WHAT THE TASK REQUIRES: Would you print the whole listing again, exactly?

DATASET RECORDS:
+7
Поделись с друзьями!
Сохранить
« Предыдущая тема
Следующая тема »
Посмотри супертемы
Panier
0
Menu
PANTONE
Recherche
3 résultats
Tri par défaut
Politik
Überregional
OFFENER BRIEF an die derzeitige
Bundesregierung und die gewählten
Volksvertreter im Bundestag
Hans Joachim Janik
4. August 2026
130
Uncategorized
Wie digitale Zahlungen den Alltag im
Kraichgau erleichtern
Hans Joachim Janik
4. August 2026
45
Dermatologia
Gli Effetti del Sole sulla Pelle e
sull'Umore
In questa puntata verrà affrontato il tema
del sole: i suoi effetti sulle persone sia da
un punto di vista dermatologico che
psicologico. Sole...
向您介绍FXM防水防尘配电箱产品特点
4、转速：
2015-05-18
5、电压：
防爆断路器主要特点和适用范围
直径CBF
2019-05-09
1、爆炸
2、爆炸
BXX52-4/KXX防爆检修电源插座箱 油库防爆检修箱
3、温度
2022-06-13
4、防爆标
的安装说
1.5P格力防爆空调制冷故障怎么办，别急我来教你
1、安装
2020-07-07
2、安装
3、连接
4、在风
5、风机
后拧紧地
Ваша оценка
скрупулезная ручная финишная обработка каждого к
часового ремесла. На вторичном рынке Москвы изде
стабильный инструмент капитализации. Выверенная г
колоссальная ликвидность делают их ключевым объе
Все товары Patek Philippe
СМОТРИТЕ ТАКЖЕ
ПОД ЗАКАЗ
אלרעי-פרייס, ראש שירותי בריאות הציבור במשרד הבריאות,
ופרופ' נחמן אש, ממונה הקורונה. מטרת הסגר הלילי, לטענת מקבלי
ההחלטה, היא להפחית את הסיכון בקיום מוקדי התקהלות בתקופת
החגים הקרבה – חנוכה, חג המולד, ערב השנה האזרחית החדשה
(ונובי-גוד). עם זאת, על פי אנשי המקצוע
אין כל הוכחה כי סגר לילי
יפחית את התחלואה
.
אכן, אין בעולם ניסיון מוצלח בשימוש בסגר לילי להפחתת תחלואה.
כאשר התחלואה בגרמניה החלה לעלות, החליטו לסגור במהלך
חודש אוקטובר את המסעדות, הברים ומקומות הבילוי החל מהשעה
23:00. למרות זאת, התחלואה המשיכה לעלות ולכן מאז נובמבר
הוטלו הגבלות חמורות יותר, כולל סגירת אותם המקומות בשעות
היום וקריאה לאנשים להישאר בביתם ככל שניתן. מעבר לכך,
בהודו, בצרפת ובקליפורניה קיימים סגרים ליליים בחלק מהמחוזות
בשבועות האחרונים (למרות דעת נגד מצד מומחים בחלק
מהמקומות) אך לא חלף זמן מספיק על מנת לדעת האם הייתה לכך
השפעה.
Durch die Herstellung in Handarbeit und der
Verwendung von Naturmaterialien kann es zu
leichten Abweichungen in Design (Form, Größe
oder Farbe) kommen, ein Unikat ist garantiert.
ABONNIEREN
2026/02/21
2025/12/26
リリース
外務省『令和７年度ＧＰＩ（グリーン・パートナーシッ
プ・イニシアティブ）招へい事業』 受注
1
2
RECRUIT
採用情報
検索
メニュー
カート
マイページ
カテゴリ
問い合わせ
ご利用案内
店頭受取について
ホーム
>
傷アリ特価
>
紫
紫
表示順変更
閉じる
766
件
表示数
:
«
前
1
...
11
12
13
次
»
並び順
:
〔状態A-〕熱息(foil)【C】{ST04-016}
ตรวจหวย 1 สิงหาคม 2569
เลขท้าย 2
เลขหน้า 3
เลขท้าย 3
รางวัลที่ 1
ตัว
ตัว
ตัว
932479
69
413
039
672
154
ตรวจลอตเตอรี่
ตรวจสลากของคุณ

ANSWER TO THE EXERCISE:
+7
Поделись с друзьями!
Сохранить
« Предыдущая тема
Следующая тема »
Посмотри супертемы
Panier
0
Menu
PANTONE
Recherche
3 résultats
Tri par défaut
Politik
Überregional
OFFENER BRIEF an die derzeitige
Bundesregierung und die gewählten
Volksvertreter im Bundestag
Hans Joachim Janik
4. August 2026
130
Uncategorized
Wie digitale Zahlungen den Alltag im
Kraichgau erleichtern
Hans Joachim Janik
4. August 2026
45
Dermatologia
Gli Effetti del Sole sulla Pelle e
sull'Umore
In questa puntata verrà affrontato il tema
del sole: i suoi effetti sulle persone sia da
un punto di vista dermatologico che
psicologico. Sole...
向您介绍FXM防水防尘配电箱产品特点
4、转速：
2015-05-18
5、电压：
防爆断路器主要特点和适用范围
直径CBF
2019-05-09
1、爆炸
2、爆炸
BXX52-4/KXX防爆检修电源插座箱 油库防爆检修箱
3、温度
2022-06-13
4、防爆标
的安装说
1.5P格力防爆空调制冷故障怎么办，别急我来教你
1、安装
2020-07-07
2、安装
3、连接
4、在风
5、风机
后拧紧地
Ваша оценка
скрупулезная ручная финишная обработка каждого к
часового ремесла. На вторичном рынке Москвы изде
стабильный инструмент капитализации. Выверенная г
колоссальная ликвидность делают их ключевым объе
Все товары Patek Philippe
СМОТРИТЕ ТАКЖЕ
ПОД ЗАКАЗ
אלרעי-פרייס, ראש שירותי בריאות הציבור במשרד הבריאות,
ופרופ' נחמן אש, ממונה הקורונה. מטרת הסגר הלילי, לטענת מקבלי
ההחלטה, היא להפחית את הסיכון בקיום מוקדי התקהלות בתקופת
החגים הקרבה – חנוכה, חג המולד, ערב השנה האזרחית החדשה
(ונובי-גוד). עם זאת, על פי אנשי המקצוע
אין כל הוכחה כי סגר לילי
יפחית את התחלואה
.
אכן, אין בעולם ניסיון מוצלח בשימוש בסגר לילי להפחתת תחלואה.
כאשר התחלואה בגרמניה החלה לעלות, החליטו לסגור במהלך
חודש אוקטובר את המסעדות, הברים ומקומות הבילוי החל מהשעה
23:00. למרות זאת, התחלואה המשיכה לעלות ולכן מאז נובמבר
הוטלו הגבלות חמורות יותר, כולל סגירת אותם המקומות בשעות
היום וקריאה לאנשים להישאר בביתם ככל שניתן. מעבר לכך,
בהודו, בצרפת ובקליפורניה קיימים סגרים ליליים בחלק מהמחוזות
בשבועות האחרונים (למרות דעת נגד מצד מומחים בחלק
מהמקומות) אך לא חלף זמן מספיק על מנת לדעת האם הייתה לכך
השפעה.
Durch die Herstellung in Handarbeit und der
Verwendung von Naturmaterialien kann es zu
leichten Abweichungen in Design (Form, Größe
oder Farbe) kommen, ein Unikat ist garantiert.
ABONNIEREN
2026/02/21
2025/12/26
リリース
外務省『令和７年度ＧＰＩ（グリーン・パートナーシッ
プ・イニシアティブ）招へい事業』 受注
1
2
RECRUIT
採用情報
検索
メニュー
カート
マイページ
カテゴリ
問い合わせ
ご利用案内
店頭受取について
ホーム
>
傷アリ特価
>
紫
紫
表示順変更
閉じる
766
件
表示数
:
«
前
1
...
11
12
13
次
»
並び順
:
〔状態A-〕熱息(foil)【C】{ST04-016}
ตรวจหวย 1 สิงหาคม 2569
เลขท้าย 2
เลขหน้า 3
เลขท้าย 3
รางวัลที่ 1
ตัว
ตัว
ตัว
932479
69
413
039
672
154
ตรวจลอตเตอรี่
ตรวจสลากของคุณ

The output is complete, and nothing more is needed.